Dataset records
----

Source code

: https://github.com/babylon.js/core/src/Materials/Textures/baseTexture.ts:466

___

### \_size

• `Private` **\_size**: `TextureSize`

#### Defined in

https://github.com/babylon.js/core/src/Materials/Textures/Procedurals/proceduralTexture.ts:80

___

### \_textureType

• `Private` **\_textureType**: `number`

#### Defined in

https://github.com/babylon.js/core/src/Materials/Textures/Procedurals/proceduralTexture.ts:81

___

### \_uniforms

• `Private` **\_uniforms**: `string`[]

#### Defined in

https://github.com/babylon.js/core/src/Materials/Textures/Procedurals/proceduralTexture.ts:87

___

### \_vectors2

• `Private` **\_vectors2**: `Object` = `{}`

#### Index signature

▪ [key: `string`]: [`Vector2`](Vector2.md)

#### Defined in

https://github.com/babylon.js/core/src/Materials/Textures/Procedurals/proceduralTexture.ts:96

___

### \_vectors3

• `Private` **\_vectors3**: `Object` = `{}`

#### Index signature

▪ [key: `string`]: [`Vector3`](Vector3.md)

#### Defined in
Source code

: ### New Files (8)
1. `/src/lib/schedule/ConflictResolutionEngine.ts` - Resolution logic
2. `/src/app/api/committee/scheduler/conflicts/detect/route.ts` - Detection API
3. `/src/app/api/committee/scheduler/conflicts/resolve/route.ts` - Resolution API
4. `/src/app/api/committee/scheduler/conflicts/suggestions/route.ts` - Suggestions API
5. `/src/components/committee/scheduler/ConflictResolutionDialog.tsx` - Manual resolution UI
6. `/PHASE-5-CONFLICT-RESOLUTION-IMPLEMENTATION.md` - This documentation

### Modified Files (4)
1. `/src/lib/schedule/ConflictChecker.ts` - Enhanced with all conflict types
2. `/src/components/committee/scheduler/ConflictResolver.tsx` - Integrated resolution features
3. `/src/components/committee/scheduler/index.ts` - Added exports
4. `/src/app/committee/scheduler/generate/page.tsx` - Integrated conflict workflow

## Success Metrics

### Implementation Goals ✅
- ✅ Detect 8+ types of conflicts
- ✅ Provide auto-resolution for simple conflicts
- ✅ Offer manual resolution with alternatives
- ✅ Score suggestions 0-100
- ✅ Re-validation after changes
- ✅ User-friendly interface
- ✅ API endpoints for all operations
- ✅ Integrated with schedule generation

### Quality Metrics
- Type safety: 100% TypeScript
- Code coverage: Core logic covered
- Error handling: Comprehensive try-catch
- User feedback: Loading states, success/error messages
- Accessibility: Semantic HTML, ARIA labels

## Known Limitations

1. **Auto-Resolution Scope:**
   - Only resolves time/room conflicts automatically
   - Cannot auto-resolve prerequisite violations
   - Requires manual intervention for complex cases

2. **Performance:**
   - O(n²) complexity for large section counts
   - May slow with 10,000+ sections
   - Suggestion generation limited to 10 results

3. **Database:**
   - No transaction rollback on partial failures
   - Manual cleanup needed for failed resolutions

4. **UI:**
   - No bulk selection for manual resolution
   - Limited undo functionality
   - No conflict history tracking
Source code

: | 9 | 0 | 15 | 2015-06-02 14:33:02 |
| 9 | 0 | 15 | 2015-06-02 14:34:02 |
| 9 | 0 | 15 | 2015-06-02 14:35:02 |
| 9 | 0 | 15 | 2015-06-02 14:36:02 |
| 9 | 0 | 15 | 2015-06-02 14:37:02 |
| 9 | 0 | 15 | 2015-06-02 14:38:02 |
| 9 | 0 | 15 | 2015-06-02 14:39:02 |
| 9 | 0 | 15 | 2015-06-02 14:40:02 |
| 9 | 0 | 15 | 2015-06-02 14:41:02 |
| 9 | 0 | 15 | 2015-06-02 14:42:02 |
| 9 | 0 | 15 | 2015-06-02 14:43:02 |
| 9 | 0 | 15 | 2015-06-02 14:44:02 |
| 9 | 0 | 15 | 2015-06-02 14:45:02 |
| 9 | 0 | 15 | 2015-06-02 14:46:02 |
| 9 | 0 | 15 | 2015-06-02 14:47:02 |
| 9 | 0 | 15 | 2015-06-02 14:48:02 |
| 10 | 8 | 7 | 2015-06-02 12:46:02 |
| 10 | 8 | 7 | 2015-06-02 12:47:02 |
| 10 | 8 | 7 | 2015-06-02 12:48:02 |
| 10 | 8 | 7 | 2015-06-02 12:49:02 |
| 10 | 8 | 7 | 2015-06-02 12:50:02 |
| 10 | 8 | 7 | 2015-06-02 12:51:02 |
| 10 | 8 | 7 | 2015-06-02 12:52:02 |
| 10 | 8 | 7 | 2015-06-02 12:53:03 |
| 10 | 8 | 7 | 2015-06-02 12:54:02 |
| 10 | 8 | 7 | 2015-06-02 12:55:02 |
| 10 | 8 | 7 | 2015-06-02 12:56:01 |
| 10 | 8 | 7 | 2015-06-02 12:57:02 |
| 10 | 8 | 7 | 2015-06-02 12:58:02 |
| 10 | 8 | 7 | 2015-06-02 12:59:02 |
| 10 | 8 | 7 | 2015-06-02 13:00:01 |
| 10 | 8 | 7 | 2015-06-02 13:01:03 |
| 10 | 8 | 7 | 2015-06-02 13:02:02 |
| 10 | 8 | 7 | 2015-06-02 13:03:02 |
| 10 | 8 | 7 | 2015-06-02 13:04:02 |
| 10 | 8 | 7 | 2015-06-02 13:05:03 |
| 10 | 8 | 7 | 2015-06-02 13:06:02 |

----

§ What you are asked to do
Determine how many lines of the records above contain the word "components", and report only that number.

§ Exercise solution
3